Using the article on IBM below, answer each question on its own line:
(a) On which servers does IBM ship Sovereign Core?
(b) Which two companies does IBM name as partners for obtaining the latest models?
(c) Which two sources of smaller models does Krishna mention?

** Opening Extract to read block **

You Have To Speak IBM’s Language If You Want To Be Heard
May 11, 2026 Timothy Prickett Morgan
Like many of you, I had been expecting for Big Blue to deliver the kicker to the entry level “Bonnell” Power10-based Power S1012 that was announced a few years back during the PowerUP 2026 conference. This long-awaited machine will be the only Power11 system that is offered for those many, many IBM i customers in the P05 software tier, and will presumably have a beefier hardware configuration that crosses over into the P10 IBM i software tier.
POWERUp 2026 came and went, and there was no Bonnell+ kicker and there also was not the expected Technology Refreshes for the IBM i operating system, either. And last week, IBM’s Think 2026 event for partners and customers alike came and went, and no entry Power11 machine, which we all presume will be called the Power 1112, was unveiled and as far as we know, the Technology Refreshes have also still not been rolled out.
Ahead of the Think 2026 event, we sat in on a pre-briefing with IBM chief executive officer Arvind Krishna and chief commercial officer Rob Thomas, hoping that they might give the IBM i platform some love and talk about the Power S1112 and the Tech Refreshes. The pair did talk about a bunch of interesting things, including a special set of security, encryption, governance, and observability software running atop the OpenShift Kubernetes platform from the Red Hat division, called Sovereign Core, which ironically enough is shipped by IBM atop Dell PowerEdge servers running AMD Epyc processors and AMD or Nvidia GPUs to support provably hardened AI workloads.
While watching this preview from Krishna and Thomas, all I could think of was the Sovereign Core should be something running on Power Systems machines using Power11 processors and supporting IBM’s own Spyre matrix math accelerators as well as AMD and Nvidia GPUs. Perhaps this will be coming, perhaps not.
We certainly hope so.
Krishna was very clear about how IBM was focused on hybrid cloud and AI, and that Big Blue had no interest any more in building foundation models and had partnered with Anthropic, OpenAI, and others to get the latest-greatest models. (That said, IBM’s own Granite models in the WatsonX stack are very useful for certain tasks.) Big Blue has its own IBM Cloud, of course, and within that there is the Power Virtual Server that makes Power Systems capacity available around the world on a metered basis. But when it comes to AI, even IBM is partnering with Amazon Web Services, Microsoft Azure, and Google Cloud as well as some of the neoclouds that just focus on AI workloads like CoreWeave. It is natural enough, then, to ask what IBM’s role in this whole GenAI boom is.
“We help put AI into the enterprise, whether that is using WatsonX Orchestrate to connect together multiple sources, bring agents from different places and provide a control plane and governance,” Krishna explained. “It’s how they know what’s happening and also make sure data exfiltration is not happening. In addition to that, we help our clients orchestrate between multiple models. So we believe in a fit for purpose model strategy. We use foundation models where appropriate. We use smaller models where appropriate, be it from Mistral or our own Granite. And we also allow on premise deployment of models on Sovereign Core, so this way people can mix it back and forth where appropriate. And that’s our strategy to go forward on AI.”

** Closing Extract to read block **
** Opening Given data block **

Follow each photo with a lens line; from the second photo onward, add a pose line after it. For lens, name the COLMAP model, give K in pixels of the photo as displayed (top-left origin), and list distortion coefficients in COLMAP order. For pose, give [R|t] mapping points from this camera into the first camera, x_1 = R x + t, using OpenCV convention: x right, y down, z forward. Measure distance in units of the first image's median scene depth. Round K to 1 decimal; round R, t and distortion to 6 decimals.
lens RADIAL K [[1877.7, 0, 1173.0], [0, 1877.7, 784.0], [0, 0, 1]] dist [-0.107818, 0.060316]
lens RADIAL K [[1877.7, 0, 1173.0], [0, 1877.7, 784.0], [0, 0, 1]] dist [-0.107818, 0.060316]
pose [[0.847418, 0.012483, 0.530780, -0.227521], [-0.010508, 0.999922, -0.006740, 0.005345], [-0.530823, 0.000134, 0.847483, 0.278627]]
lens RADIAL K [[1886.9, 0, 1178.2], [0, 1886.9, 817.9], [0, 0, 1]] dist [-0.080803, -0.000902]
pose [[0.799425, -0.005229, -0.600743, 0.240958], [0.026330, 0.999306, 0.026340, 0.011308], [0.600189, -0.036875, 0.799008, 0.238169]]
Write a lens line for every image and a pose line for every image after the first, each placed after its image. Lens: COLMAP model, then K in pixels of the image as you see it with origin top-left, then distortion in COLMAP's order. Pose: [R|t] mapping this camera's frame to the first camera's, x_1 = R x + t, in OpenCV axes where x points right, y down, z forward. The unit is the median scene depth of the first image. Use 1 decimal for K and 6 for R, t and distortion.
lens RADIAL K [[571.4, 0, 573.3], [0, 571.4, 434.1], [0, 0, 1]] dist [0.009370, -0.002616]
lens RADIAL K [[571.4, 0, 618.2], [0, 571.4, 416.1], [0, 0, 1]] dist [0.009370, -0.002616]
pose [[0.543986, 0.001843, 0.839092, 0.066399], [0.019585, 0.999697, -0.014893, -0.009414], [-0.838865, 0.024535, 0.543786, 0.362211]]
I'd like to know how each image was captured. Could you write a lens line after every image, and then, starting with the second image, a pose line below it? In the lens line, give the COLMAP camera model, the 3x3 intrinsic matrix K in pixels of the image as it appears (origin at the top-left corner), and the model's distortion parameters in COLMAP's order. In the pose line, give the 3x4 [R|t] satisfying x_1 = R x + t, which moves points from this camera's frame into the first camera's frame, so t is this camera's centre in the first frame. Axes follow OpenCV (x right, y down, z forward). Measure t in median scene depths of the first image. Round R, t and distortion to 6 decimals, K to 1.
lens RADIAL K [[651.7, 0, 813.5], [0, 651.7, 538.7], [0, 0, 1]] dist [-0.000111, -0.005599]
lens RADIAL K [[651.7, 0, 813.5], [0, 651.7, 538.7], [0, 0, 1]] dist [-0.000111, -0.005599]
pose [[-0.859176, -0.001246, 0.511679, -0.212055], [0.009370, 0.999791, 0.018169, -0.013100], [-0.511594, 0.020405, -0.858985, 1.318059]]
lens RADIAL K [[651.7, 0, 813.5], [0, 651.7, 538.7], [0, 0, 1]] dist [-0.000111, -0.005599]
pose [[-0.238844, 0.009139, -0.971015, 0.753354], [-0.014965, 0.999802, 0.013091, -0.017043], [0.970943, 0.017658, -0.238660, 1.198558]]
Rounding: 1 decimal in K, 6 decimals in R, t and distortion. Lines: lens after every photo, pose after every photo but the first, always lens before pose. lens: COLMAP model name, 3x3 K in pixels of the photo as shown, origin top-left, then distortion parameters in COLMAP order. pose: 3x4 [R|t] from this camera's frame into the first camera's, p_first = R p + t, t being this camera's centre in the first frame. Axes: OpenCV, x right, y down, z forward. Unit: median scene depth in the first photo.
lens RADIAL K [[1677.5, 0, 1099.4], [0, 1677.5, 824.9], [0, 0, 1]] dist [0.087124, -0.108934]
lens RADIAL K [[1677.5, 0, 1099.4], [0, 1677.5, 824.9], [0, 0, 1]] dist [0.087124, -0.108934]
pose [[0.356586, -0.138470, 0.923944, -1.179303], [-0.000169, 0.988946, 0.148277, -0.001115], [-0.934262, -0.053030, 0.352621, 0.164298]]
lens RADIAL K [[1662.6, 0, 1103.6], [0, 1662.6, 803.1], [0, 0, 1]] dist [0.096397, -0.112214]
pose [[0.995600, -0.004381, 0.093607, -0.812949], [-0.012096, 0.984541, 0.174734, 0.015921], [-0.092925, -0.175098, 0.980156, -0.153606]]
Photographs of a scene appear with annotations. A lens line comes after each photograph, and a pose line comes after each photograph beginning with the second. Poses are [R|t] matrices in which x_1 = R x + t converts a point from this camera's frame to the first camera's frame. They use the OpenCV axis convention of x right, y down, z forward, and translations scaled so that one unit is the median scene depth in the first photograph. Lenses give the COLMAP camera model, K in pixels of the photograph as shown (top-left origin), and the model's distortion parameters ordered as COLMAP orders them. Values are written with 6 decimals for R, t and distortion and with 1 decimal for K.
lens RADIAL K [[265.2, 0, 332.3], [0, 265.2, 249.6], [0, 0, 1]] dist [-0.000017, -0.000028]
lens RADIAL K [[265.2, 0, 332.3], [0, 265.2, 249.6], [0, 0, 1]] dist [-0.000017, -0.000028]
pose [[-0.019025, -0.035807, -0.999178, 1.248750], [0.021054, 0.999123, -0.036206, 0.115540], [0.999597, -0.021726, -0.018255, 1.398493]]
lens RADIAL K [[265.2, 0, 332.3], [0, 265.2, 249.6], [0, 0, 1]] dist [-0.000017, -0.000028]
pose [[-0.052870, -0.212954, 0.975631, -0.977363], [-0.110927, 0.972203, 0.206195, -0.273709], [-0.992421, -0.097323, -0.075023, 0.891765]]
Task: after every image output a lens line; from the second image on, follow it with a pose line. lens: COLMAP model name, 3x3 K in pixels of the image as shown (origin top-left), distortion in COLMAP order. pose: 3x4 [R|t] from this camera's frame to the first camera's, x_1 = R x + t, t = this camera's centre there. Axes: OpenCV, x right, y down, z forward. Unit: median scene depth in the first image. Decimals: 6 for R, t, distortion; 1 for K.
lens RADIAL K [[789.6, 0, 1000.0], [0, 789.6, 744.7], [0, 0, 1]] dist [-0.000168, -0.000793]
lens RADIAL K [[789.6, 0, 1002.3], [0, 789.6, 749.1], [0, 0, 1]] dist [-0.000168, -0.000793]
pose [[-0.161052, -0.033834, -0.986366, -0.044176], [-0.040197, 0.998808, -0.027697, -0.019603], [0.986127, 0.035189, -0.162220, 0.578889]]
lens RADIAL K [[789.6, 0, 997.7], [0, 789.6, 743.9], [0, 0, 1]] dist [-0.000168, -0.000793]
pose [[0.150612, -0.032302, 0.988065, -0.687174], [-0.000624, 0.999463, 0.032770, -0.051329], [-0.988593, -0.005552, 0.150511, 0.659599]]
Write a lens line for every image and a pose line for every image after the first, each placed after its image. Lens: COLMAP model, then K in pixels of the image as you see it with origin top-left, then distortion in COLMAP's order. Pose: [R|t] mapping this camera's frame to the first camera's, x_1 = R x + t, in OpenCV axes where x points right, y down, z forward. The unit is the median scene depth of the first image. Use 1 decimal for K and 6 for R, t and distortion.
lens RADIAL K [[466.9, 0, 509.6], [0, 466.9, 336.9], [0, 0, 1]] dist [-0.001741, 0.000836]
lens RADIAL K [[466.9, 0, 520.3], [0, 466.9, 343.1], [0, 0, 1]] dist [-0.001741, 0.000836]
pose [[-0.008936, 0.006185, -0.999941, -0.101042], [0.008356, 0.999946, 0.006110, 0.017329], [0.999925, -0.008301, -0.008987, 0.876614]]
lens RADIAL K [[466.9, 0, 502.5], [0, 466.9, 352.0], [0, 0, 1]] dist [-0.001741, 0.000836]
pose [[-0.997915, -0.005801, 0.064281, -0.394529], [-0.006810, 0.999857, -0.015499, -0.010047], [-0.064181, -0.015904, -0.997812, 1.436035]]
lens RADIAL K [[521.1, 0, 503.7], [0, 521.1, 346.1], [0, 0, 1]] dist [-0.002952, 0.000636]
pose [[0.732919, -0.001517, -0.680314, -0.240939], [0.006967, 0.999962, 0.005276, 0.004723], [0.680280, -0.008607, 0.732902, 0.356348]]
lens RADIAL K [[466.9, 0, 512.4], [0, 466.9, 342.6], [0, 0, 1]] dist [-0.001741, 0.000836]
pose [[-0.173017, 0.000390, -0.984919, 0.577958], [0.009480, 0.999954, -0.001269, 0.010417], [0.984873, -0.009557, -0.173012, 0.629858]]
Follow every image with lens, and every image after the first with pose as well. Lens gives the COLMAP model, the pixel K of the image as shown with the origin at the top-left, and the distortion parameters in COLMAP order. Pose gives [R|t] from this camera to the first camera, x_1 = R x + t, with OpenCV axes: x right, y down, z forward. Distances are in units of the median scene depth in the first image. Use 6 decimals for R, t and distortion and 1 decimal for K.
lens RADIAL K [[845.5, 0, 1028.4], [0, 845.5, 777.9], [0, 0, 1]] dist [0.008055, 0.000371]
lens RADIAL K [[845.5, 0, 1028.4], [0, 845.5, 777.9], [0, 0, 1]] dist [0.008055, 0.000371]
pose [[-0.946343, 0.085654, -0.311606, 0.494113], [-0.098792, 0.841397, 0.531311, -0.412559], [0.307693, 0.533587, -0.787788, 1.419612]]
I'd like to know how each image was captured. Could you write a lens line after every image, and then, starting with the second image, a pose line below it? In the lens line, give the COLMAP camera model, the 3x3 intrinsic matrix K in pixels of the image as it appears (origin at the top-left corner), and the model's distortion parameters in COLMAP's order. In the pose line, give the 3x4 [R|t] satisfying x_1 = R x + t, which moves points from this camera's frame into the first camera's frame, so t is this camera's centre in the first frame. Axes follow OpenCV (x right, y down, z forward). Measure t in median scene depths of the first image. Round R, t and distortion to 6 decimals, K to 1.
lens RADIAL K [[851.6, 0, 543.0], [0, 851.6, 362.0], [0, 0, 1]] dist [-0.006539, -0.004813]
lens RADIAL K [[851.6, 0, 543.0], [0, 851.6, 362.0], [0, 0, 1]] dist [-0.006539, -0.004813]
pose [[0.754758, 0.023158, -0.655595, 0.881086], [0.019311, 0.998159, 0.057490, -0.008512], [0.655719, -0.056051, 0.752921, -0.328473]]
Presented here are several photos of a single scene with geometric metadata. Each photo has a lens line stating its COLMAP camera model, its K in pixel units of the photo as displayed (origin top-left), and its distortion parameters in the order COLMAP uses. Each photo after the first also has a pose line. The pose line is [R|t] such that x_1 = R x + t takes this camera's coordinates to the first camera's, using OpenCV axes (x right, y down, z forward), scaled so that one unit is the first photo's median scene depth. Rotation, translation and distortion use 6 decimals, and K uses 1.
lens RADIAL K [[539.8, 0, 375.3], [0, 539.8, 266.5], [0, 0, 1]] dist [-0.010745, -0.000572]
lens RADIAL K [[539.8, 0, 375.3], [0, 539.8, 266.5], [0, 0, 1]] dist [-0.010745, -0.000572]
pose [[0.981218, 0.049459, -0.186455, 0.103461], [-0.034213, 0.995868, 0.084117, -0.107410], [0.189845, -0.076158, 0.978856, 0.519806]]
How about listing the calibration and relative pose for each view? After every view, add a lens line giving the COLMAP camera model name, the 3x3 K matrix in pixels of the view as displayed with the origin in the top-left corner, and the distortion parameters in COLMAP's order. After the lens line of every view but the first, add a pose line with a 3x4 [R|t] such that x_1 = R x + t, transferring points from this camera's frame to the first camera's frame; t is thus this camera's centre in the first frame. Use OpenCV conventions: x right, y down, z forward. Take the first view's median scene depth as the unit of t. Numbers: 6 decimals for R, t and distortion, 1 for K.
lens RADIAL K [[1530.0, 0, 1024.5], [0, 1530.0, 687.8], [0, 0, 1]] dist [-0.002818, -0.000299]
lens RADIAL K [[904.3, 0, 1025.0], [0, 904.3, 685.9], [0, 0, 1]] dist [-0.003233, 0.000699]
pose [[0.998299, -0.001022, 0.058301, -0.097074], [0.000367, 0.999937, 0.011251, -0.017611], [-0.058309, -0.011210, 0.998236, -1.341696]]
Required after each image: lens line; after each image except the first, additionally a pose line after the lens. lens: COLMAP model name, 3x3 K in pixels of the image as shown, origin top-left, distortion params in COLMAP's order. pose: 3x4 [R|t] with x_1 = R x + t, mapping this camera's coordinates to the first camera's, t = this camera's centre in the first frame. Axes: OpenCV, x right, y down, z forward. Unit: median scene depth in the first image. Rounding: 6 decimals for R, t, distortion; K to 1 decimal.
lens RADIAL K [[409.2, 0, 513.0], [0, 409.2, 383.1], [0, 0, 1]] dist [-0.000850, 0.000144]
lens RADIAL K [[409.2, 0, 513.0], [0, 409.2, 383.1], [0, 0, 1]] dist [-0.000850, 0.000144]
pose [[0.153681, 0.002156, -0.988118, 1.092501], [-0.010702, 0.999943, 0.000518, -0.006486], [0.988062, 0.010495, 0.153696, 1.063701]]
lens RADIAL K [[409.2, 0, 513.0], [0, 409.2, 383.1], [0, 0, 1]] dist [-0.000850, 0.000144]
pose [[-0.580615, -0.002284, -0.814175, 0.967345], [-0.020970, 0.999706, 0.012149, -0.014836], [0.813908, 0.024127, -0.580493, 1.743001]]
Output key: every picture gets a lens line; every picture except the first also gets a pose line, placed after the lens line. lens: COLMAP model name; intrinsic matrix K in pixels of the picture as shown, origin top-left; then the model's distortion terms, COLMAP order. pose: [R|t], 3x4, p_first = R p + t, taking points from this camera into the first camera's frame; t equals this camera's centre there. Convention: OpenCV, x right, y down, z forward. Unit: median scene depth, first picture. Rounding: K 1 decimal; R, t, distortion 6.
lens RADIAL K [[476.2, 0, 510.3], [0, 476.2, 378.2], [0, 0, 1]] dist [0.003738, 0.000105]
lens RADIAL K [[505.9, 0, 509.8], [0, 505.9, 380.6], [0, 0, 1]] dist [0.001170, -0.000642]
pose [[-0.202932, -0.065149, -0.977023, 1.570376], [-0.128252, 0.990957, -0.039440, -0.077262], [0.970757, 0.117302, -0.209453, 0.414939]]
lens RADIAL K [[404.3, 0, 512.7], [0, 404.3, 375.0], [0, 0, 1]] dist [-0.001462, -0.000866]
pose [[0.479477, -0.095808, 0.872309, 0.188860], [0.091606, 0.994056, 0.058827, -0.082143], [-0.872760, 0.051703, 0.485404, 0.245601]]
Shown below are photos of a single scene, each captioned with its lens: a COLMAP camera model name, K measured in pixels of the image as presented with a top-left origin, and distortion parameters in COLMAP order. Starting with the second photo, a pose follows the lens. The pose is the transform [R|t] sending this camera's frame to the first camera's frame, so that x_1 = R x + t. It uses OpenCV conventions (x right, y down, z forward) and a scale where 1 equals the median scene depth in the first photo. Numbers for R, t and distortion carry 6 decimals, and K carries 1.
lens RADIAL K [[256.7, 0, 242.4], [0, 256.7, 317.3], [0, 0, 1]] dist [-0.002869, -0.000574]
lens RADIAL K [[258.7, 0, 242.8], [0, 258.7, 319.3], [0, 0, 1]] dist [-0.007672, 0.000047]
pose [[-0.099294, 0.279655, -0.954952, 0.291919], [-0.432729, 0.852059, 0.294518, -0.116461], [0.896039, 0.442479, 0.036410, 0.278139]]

** Closing Given data block **

(Result of the exercise)
(a) Dell PowerEdge servers running AMD Epyc processors
(b) Anthropic and OpenAI
(c) Mistral and IBM's own Granite